### Einträge zur Übung:
******************************

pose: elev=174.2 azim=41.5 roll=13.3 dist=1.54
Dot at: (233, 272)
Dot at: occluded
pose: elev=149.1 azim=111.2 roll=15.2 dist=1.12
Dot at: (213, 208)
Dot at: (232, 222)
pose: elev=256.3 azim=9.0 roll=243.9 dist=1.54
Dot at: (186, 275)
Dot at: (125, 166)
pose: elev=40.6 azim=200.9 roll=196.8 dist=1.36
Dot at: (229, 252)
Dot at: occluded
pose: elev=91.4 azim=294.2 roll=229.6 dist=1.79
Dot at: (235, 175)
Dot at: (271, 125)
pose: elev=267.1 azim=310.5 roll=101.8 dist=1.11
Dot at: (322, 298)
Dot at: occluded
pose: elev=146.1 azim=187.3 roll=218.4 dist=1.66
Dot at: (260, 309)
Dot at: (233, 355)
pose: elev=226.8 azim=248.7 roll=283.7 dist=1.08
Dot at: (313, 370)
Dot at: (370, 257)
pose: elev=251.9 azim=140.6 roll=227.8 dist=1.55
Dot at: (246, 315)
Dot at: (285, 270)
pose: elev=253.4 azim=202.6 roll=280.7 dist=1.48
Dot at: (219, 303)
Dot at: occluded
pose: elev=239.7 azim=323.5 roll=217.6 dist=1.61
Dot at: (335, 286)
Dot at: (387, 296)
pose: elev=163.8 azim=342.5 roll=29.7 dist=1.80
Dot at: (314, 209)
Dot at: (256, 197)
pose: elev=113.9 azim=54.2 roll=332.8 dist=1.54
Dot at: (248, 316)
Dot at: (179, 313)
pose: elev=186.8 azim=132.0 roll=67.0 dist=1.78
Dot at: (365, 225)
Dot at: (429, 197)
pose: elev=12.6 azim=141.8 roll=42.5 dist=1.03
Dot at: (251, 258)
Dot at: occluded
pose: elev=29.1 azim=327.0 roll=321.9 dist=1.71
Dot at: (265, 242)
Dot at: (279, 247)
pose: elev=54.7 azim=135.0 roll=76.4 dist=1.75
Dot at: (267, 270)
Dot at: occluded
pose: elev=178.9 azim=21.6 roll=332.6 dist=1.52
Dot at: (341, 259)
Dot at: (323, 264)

******************************

### Gegebene Aufgabe:
Schreiben Sie bitte alle Einträge oben Zeile für Zeile unverändert ab.

### Vollständige Ausgabe:
pose: elev=174.2 azim=41.5 roll=13.3 dist=1.54
Dot at: (233, 272)
Dot at: occluded
pose: elev=149.1 azim=111.2 roll=15.2 dist=1.12
Dot at: (213, 208)
Dot at: (232, 222)
pose: elev=256.3 azim=9.0 roll=243.9 dist=1.54
Dot at: (186, 275)
Dot at: (125, 166)
pose: elev=40.6 azim=200.9 roll=196.8 dist=1.36
Dot at: (229, 252)
Dot at: occluded
pose: elev=91.4 azim=294.2 roll=229.6 dist=1.79
Dot at: (235, 175)
Dot at: (271, 125)
pose: elev=267.1 azim=310.5 roll=101.8 dist=1.11
Dot at: (322, 298)
Dot at: occluded
pose: elev=146.1 azim=187.3 roll=218.4 dist=1.66
Dot at: (260, 309)
Dot at: (233, 355)
pose: elev=226.8 azim=248.7 roll=283.7 dist=1.08
Dot at: (313, 370)
Dot at: (370, 257)
pose: elev=251.9 azim=140.6 roll=227.8 dist=1.55
Dot at: (246, 315)
Dot at: (285, 270)
pose: elev=253.4 azim=202.6 roll=280.7 dist=1.48
Dot at: (219, 303)
Dot at: occluded
pose: elev=239.7 azim=323.5 roll=217.6 dist=1.61
Dot at: (335, 286)
Dot at: (387, 296)
pose: elev=163.8 azim=342.5 roll=29.7 dist=1.80
Dot at: (314, 209)
Dot at: (256, 197)
pose: elev=113.9 azim=54.2 roll=332.8 dist=1.54
Dot at: (248, 316)
Dot at: (179, 313)
pose: elev=186.8 azim=132.0 roll=67.0 dist=1.78
Dot at: (365, 225)
Dot at: (429, 197)
pose: elev=12.6 azim=141.8 roll=42.5 dist=1.03
Dot at: (251, 258)
Dot at: occluded
pose: elev=29.1 azim=327.0 roll=321.9 dist=1.71
Dot at: (265, 242)
Dot at: (279, 247)
pose: elev=54.7 azim=135.0 roll=76.4 dist=1.75
Dot at: (267, 270)
Dot at: occluded
pose: elev=178.9 azim=21.6 roll=332.6 dist=1.52
Dot at: (341, 259)
Dot at: (323, 264)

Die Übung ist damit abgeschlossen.